To get an idea of where such a data store might be used, see:
Also check out the recordings/slides below:
RecallGraph presented @ ArangoDB Online Meetup
The associated slide deck
A discussion on RecallGraph's development roadmap
The associate slide deck
TL;DR: RecallGraph is a potential fit for scenarios where data is best represented as a network of vertices and edges (i.e., a graph) having the following characteristics:
- 1.Both vertices and edges can hold properties in the form of attribute/value pairs (equivalent to JSON objects).
- 2.Documents (vertices/edges) mutate within their lifespan (both in their individual attributes/values and in their relations with each other).
- 3.Past states of documents are as important as their present, necessitating retention and queryability of their change history.
RecallGraph's API is split into 3 top-level categories:
- Create - Create single/multiple documents (vertices/edges).
- Replace - Replace entire single/multiple documents with new content.
- Delete - Delete single/multiple documents.
- Update - Add/Update specific fields in single/multiple documents.
- Restore - Restore deleted nodes back to their last known undeleted state.
- (Planned) Materialization - Point-in-time checkouts.
- (Planned) CQRS/ES Operation Mode - Async implicit commits.
- Log - Fetch a log of events (commits) for a given path pattern (path determines scope of documents to pick). The log can be optionally grouped/sorted/sliced within a specified time interval.
- Diff - Fetch a list of forward or reverse commands (diffs) between commits for specified documents.
- Explicit Commits - Commit a document's changes separately, after it has been written to DB via other means (AQL / Core REST API / Client).
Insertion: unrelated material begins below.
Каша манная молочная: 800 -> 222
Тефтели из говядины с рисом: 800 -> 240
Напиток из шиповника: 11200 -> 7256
- (Planned) Branch/Tag - Create parallel versions of history, branching off from a specific event point of the main timeline. Also, tag specific points in branch+time for convenient future reference.
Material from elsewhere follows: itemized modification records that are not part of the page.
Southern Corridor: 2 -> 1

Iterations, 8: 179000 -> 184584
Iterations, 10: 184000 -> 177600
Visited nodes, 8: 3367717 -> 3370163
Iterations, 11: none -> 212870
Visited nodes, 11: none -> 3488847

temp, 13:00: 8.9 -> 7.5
- Show - Fetch a set of documents, optionally grouped/sorted/sliced, that match a given path pattern, at a given point in time.
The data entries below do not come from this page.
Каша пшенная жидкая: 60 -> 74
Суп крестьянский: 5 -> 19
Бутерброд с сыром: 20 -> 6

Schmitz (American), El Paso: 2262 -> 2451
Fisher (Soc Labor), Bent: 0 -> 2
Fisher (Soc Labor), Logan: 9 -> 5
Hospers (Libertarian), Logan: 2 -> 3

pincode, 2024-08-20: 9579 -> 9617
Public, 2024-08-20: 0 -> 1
- Filter - In addition to a path pattern like in 'Show', apply an expression-based, simple/compound post-filter on the retrieved documents.
- Traverse - A point-in-time traversal (walk) of a past version of the graph, with the option to apply additional post-filters to the result.
- k Shortest Paths - Point-in-time, weighted, shortest paths between two endpoints.
- Purge - Delete all history for specified nodes.
- 1.Although the test cases are quite extensive and have good coverage, this service has only been tested on single-instance DB deployments, and not on clusters.
- 2.As of version 3.6, ArangoDB does not support ACID transactions for multi-document/collection writes in cluster mode. Transactional ACIDity is not guaranteed for such deployments.
- 1.Support for absolute/relative revision-based queries on individual documents (in addition to the timestamp-based queries supported currently),
- 2.Branching/tag support,
- 3.Support for the valid time dimension in addition to the currently implemented transaction time dimension (https://www.researchgate.net/publication/221212735_A_Taxonomy_of_Time_in_Databases),
- 4.Support for ArangoDB v3.7,
- 5.Multiple, simultaneous materialized checkouts (a la
git) of selectable sections of the database (entire DB, named graph, named collection, document list, document pattern), with eventual branch-level specificity,
- 6.CQRS/ES operation mode (async implicit commits),
- 7.Support for ArangoDB clusters (limited at present by lack of support for multi-document ACID transactions in clusters).
- 8.Multiple authentication and authorization mechanisms.